* **Task instructions**: Below are lines of data; count those that contain "International" and give the total alone.

[Dataset entries]
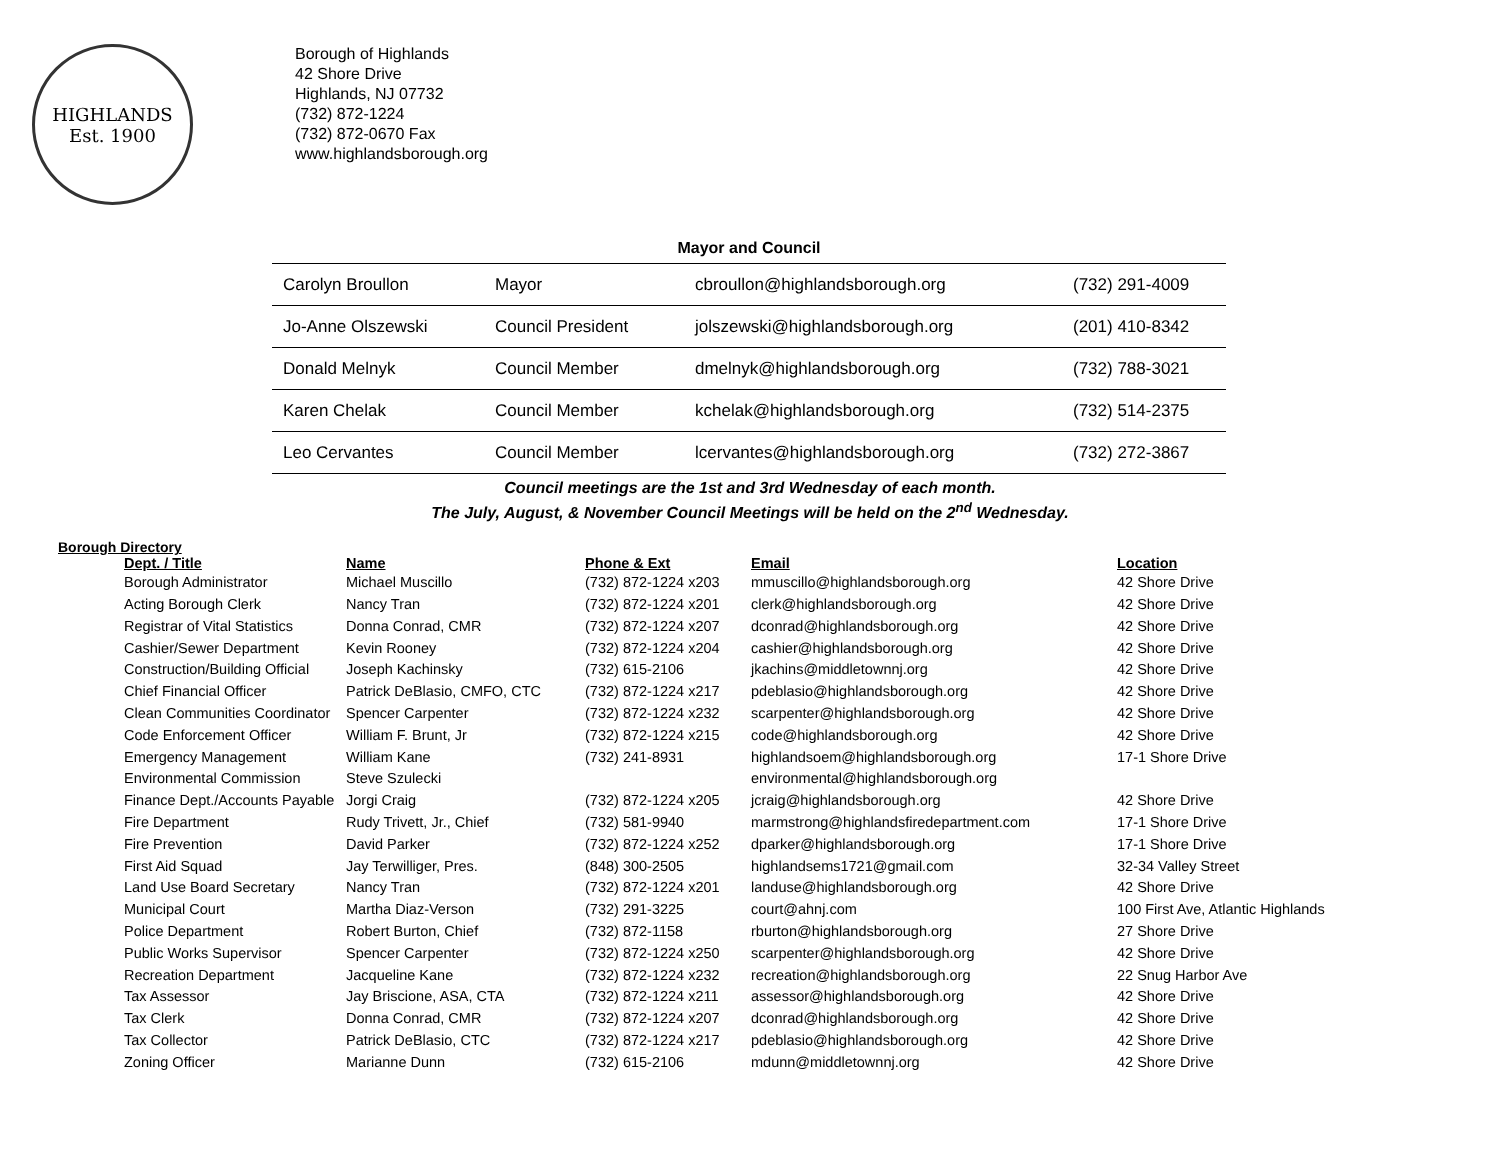HIGHLANDS
Est. 1900
Borough of Highlands
42 Shore Drive
Highlands, NJ 07732
(732) 872-1224
(732) 872-0670 Fax
www.highlandsborough.org
Mayor and Council
| Carolyn Broullon | Mayor | cbroullon@highlandsborough.org | (732) 291-4009 |
| Jo-Anne Olszewski | Council President | jolszewski@highlandsborough.org | (201) 410-8342 |
| Donald Melnyk | Council Member | dmelnyk@highlandsborough.org | (732) 788-3021 |
| Karen Chelak | Council Member | kchelak@highlandsborough.org | (732) 514-2375 |
| Leo Cervantes | Council Member | lcervantes@highlandsborough.org | (732) 272-3867 |
Council meetings are the 1st and 3rd Wednesday of each month.
The July, August, & November Council Meetings will be held on the 2<sup>nd</sup> Wednesday.
Borough Directory
| Dept. / Title | Name | Phone & Ext | Email | Location |
| --- | --- | --- | --- | --- |
| Borough Administrator | Michael Muscillo | (732) 872-1224 x203 | mmuscillo@highlandsborough.org | 42 Shore Drive |
| Acting Borough Clerk | Nancy Tran | (732) 872-1224 x201 | clerk@highlandsborough.org | 42 Shore Drive |
| Registrar of Vital Statistics | Donna Conrad, CMR | (732) 872-1224 x207 | dconrad@highlandsborough.org | 42 Shore Drive |
| Cashier/Sewer Department | Kevin Rooney | (732) 872-1224 x204 | cashier@highlandsborough.org | 42 Shore Drive |
| Construction/Building Official | Joseph Kachinsky | (732) 615-2106 | jkachins@middletownnj.org | 42 Shore Drive |
| Chief Financial Officer | Patrick DeBlasio, CMFO, CTC | (732) 872-1224 x217 | pdeblasio@highlandsborough.org | 42 Shore Drive |
| Clean Communities Coordinator | Spencer Carpenter | (732) 872-1224 x232 | scarpenter@highlandsborough.org | 42 Shore Drive |
| Code Enforcement Officer | William F. Brunt, Jr | (732) 872-1224 x215 | code@highlandsborough.org | 42 Shore Drive |
| Emergency Management | William Kane | (732) 241-8931 | highlandsoem@highlandsborough.org | 17-1 Shore Drive |
| Environmental Commission | Steve Szulecki | | environmental@highlandsborough.org | |
| Finance Dept./Accounts Payable | Jorgi Craig | (732) 872-1224 x205 | jcraig@highlandsborough.org | 42 Shore Drive |
| Fire Department | Rudy Trivett, Jr., Chief | (732) 581-9940 | marmstrong@highlandsfiredepartment.com | 17-1 Shore Drive |
| Fire Prevention | David Parker | (732) 872-1224 x252 | dparker@highlandsborough.org | 17-1 Shore Drive |
| First Aid Squad | Jay Terwilliger, Pres. | (848) 300-2505 | highlandsems1721@gmail.com | 32-34 Valley Street |
| Land Use Board Secretary | Nancy Tran | (732) 872-1224 x201 | landuse@highlandsborough.org | 42 Shore Drive |
| Municipal Court | Martha Diaz-Verson | (732) 291-3225 | court@ahnj.com | 100 First Ave, Atlantic Highlands |
| Police Department | Robert Burton, Chief | (732) 872-1158 | rburton@highlandsborough.org | 27 Shore Drive |
| Public Works Supervisor | Spencer Carpenter | (732) 872-1224 x250 | scarpenter@highlandsborough.org | 42 Shore Drive |
| Recreation Department | Jacqueline Kane | (732) 872-1224 x232 | recreation@highlandsborough.org | 22 Snug Harbor Ave |
| Tax Assessor | Jay Briscione, ASA, CTA | (732) 872-1224 x211 | assessor@highlandsborough.org | 42 Shore Drive |
| Tax Clerk | Donna Conrad, CMR | (732) 872-1224 x207 | dconrad@highlandsborough.org | 42 Shore Drive |
| Tax Collector | Patrick DeBlasio, CTC | (732) 872-1224 x217 | pdeblasio@highlandsborough.org | 42 Shore Drive |
| Zoning Officer | Marianne Dunn | (732) 615-2106 | mdunn@middletownnj.org | 42 Shore Drive |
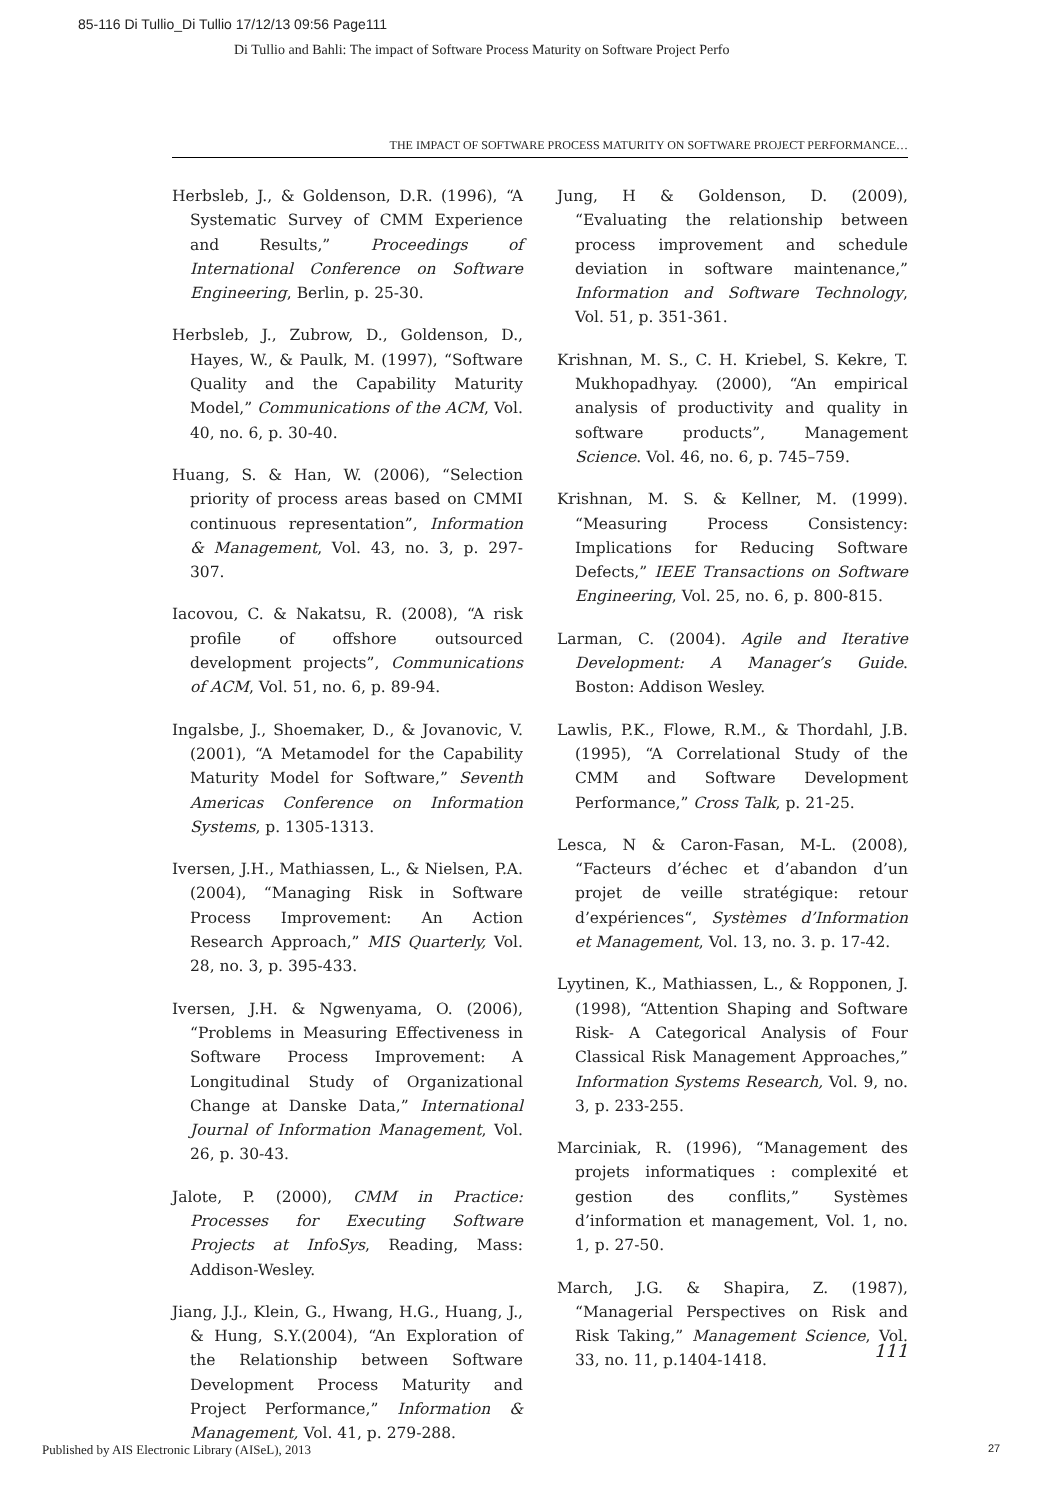85-116 Di Tullio_Di Tullio 17/12/13 09:56 Page111
Di Tullio and Bahli: The impact of Software Process Maturity on Software Project Perfo
THE IMPACT OF SOFTWARE PROCESS MATURITY ON SOFTWARE PROJECT PERFORMANCE…
Herbsleb, J., & Goldenson, D.R. (1996), “A Systematic Survey of CMM Experience and Results,” Proceedings of International Conference on Software Engineering, Berlin, p. 25-30.
Herbsleb, J., Zubrow, D., Goldenson, D., Hayes, W., & Paulk, M. (1997), “Software Quality and the Capability Maturity Model,” Communications of the ACM, Vol. 40, no. 6, p. 30-40.
Huang, S. & Han, W. (2006), “Selection priority of process areas based on CMMI continuous representation”, Information & Management, Vol. 43, no. 3, p. 297-307.
Iacovou, C. & Nakatsu, R. (2008), “A risk profile of offshore outsourced development projects”, Communications of ACM, Vol. 51, no. 6, p. 89-94.
Ingalsbe, J., Shoemaker, D., & Jovanovic, V. (2001), “A Metamodel for the Capability Maturity Model for Software,” Seventh Americas Conference on Information Systems, p. 1305-1313.
Iversen, J.H., Mathiassen, L., & Nielsen, P.A. (2004), “Managing Risk in Software Process Improvement: An Action Research Approach,” MIS Quarterly, Vol. 28, no. 3, p. 395-433.
Iversen, J.H. & Ngwenyama, O. (2006), “Problems in Measuring Effectiveness in Software Process Improvement: A Longitudinal Study of Organizational Change at Danske Data,” International Journal of Information Management, Vol. 26, p. 30-43.
Jalote, P. (2000), CMM in Practice: Processes for Executing Software Projects at InfoSys, Reading, Mass: Addison-Wesley.
Jiang, J.J., Klein, G., Hwang, H.G., Huang, J., & Hung, S.Y.(2004), “An Exploration of the Relationship between Software Development Process Maturity and Project Performance,” Information & Management, Vol. 41, p. 279-288.
Jung, H & Goldenson, D. (2009), “Evaluating the relationship between process improvement and schedule deviation in software maintenance,” Information and Software Technology, Vol. 51, p. 351-361.
Krishnan, M. S., C. H. Kriebel, S. Kekre, T. Mukhopadhyay. (2000), “An empirical analysis of productivity and quality in software products”, Management Science. Vol. 46, no. 6, p. 745–759.
Krishnan, M. S. & Kellner, M. (1999). “Measuring Process Consistency: Implications for Reducing Software Defects,” IEEE Transactions on Software Engineering, Vol. 25, no. 6, p. 800-815.
Larman, C. (2004). Agile and Iterative Development: A Manager’s Guide. Boston: Addison Wesley.
Lawlis, P.K., Flowe, R.M., & Thordahl, J.B. (1995), “A Correlational Study of the CMM and Software Development Performance,” Cross Talk, p. 21-25.
Lesca, N & Caron-Fasan, M-L. (2008), “Facteurs d’échec et d’abandon d’un projet de veille stratégique: retour d’expériences“, Systèmes d’Information et Management, Vol. 13, no. 3. p. 17-42.
Lyytinen, K., Mathiassen, L., & Ropponen, J. (1998), “Attention Shaping and Software Risk- A Categorical Analysis of Four Classical Risk Management Approaches,” Information Systems Research, Vol. 9, no. 3, p. 233-255.
Marciniak, R. (1996), “Management des projets informatiques : complexité et gestion des conflits,” Systèmes d’information et management, Vol. 1, no. 1, p. 27-50.
March, J.G. & Shapira, Z. (1987), “Managerial Perspectives on Risk and Risk Taking,” Management Science, Vol. 33, no. 11, p.1404-1418.
111
Published by AIS Electronic Library (AISeL), 2013
27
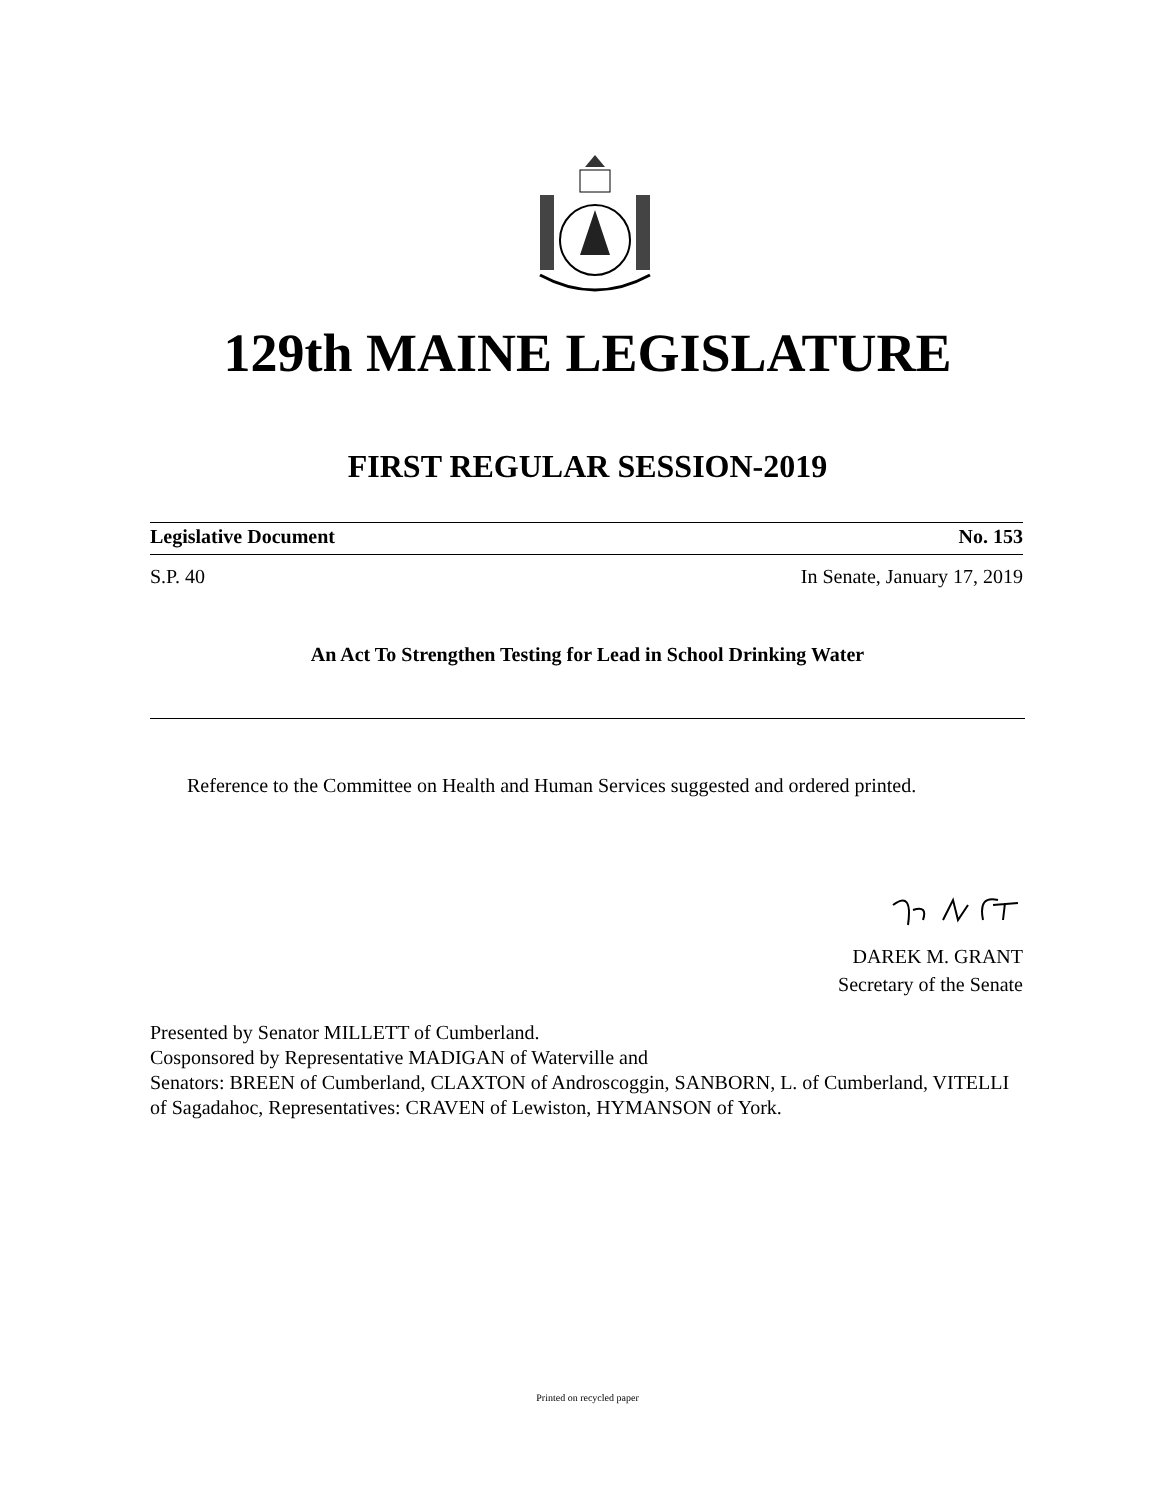129th MAINE LEGISLATURE
FIRST REGULAR SESSION-2019
Legislative Document No. 153
S.P. 40 In Senate, January 17, 2019
An Act To Strengthen Testing for Lead in School Drinking Water
Reference to the Committee on Health and Human Services suggested and ordered printed.
DAREK M. GRANT
Secretary of the Senate
Presented by Senator MILLETT of Cumberland.
Cosponsored by Representative MADIGAN of Waterville and
Senators: BREEN of Cumberland, CLAXTON of Androscoggin, SANBORN, L. of Cumberland, VITELLI of Sagadahoc, Representatives: CRAVEN of Lewiston, HYMANSON of York.
Printed on recycled paper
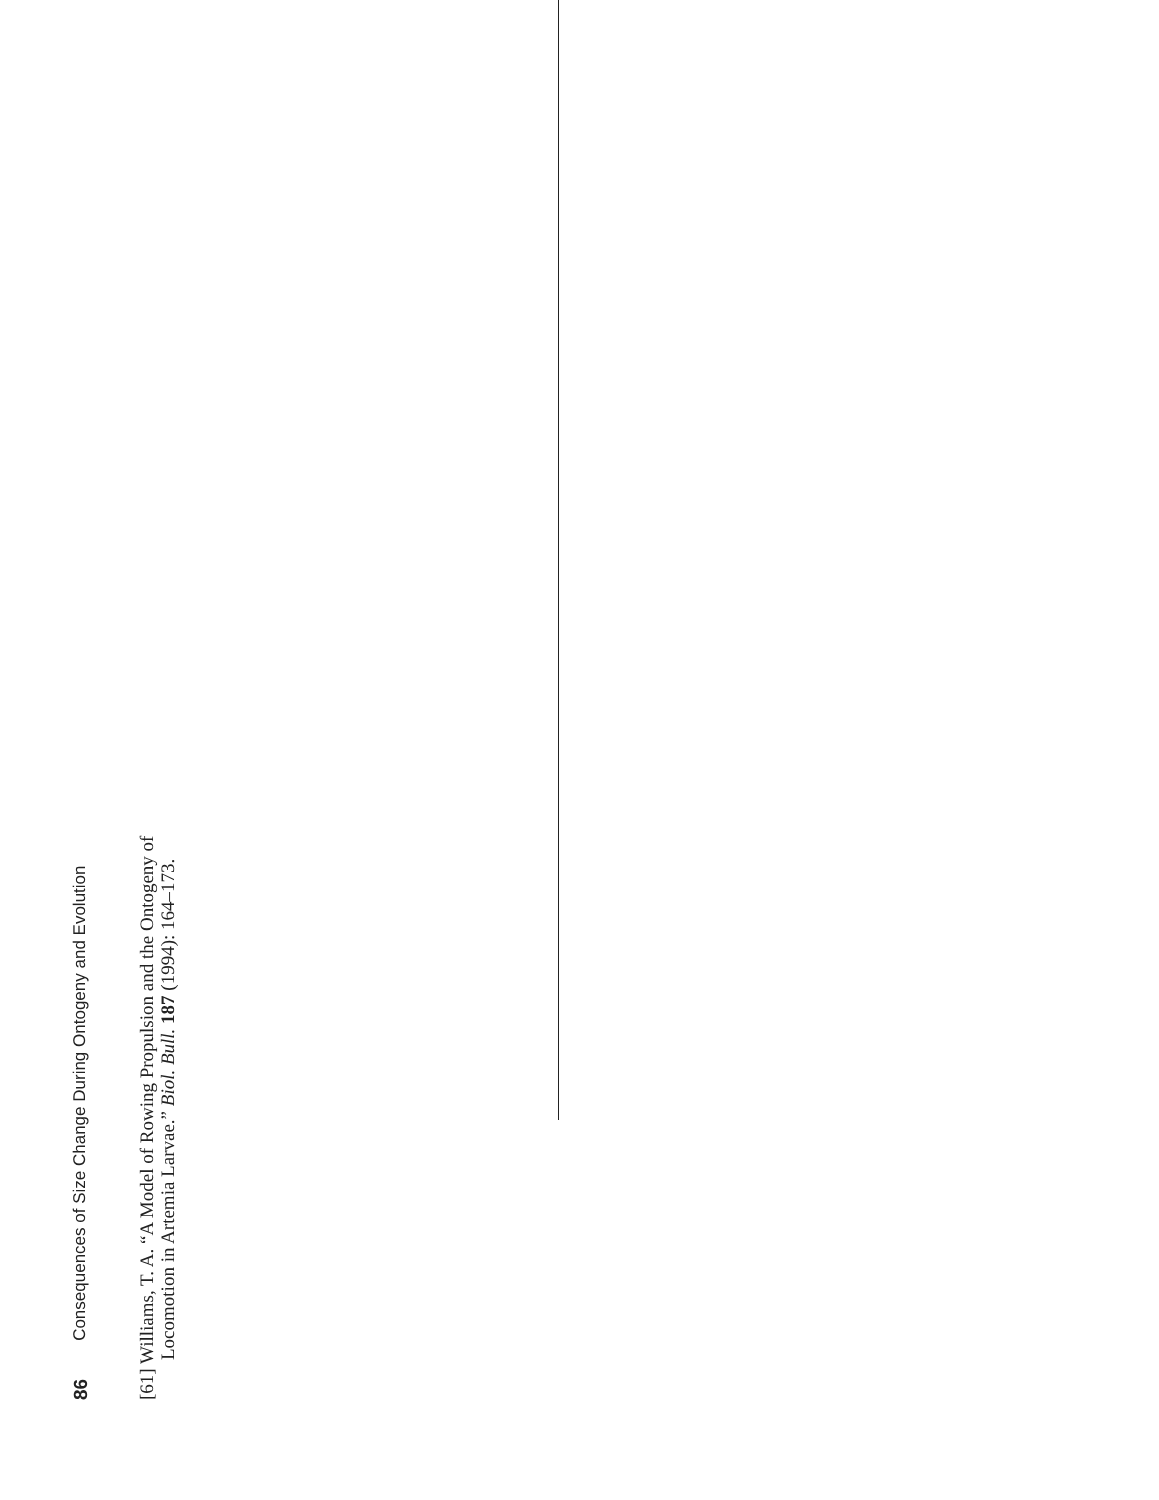86 Consequences of Size Change During Ontogeny and Evolution
[61] Williams, T. A. “A Model of Rowing Propulsion and the Ontogeny of Locomotion in Artemia Larvae.” Biol. Bull. 187 (1994): 164–173.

* **Exercise answer**: 2